Drugiej sekcji zwłok nie ma, więc mnożą się pytania. Czy Dawid Kostecki był rażony paralizatorem? Dlaczego rodzina i adwokaci nie wiedzą o jednej z opinii? Pełnomocnicy rodziny boksera chcą powołania specjalnego zespołu, który zbada tajemniczą śmierć, bo prokuratorzy ich zdaniem do tego nie wystarczą.
Zdaniem pełnomocników rodziny Dawida Kosteckiego - to paralizator domowej roboty mógł zostawić ślady na ciele zmarłego w więziennej celi boksera. Mecenas Roman Giertych tłumaczył, że po przyłożeniu tego typu urządzenia do ciała następuje kilkuminutowy szok, obezwładnienie, a wówczas można bez najmniejszych przeszkód upozorować samobójstwo.
Według pełnomocników rodziny pięściarza - przesłuchiwani w sprawie biegli nie odrzucili takiej możliwości. Dlatego prawnicy przygotowują wniosek o powołanie zespołu, który będzie miał za zadanie opisać mechanizm śmierci Kosteckiego. Jak podkreślają adwokaci - do prowadzących śledztwo prokuratorów nie mają zaufania.
- Nasze doświadczenie zawodowe jest często dłuższe niż wiek osób prowadzących sprawę, co nie jest żadną krytyką młodości, ale uważamy, że jednak dla prowadzenia sprawy tak skomplikowanej, w takich warunkach, o zabójstwo, trzeba po prostu mieć doświadczenie, kontakt z tego typu sprawami - wyjaśnia Jacek Dubois, adwokat.
Prokuratorzy nie chcieli rozmawiać z ekipą TVN24. Odsyłali jedynie do oświadczenia ze strony internetowej Prokuratury Okręgowej Warszawa-Praga. Można w nim przeczytać między innymi, że z przeprowadzonych dowodów nie wynika również, aby obrażenia te były wynikiem działania paralizatora, które wyglądają inaczej, mają inny rozstaw i zwykle dają zaczerwienienie i bardzo minimalny ubytek. Jednak prokuratorzy nie zgodzili się na ponowną sekcję zwłok i pobranie wycinków do badań z miejsca odnalezienia podejrzanych śladów.
Wątpliwości jest więcej
- Jeżeli się wyłącza światło na korytarzu, to czemu to ma służyć i w jaki sposób w ogóle zapewnić bezpieczeństwo? - pyta Adam Bodnar, Rzecznik Praw Obywatelskich.
Na monitoringu widać, jak do drzwi celi Kosteckiego podchodzi strażnik. Światło nad drzwiami faktycznie jest wyłączone.

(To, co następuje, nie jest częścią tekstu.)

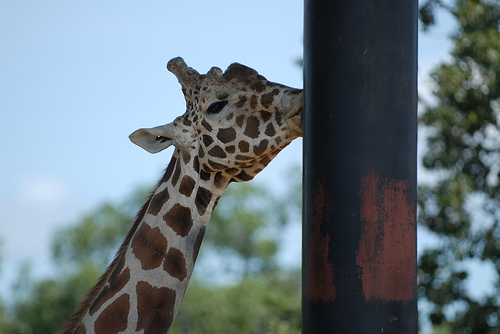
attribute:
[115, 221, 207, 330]
spots — brown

Jak tłumaczył wiceminister sprawiedliwości - aby wiezień nie wiedział, o której jest podglądany. Dawid Kostecki był jednym ze świadków w tak zwanej aferze podkarpackiej i kolejnym, który stracił życie. Z agencji towarzyskich na Podkarpaciu mieli korzystać znani biznesmeni i politycy.
- Za kilka dni zorganizuję konferencję prasową i odniosę się do wszystkich nieprawdziwych informacji, które w rożnych mediach pojawiały się w ciągu ostatnich dwóch tygodni - zapowiadał kilka dni temu Michał Wójcik, wiceminister sprawiedliwości.
Konferencja do dzisiaj się nie odbyła.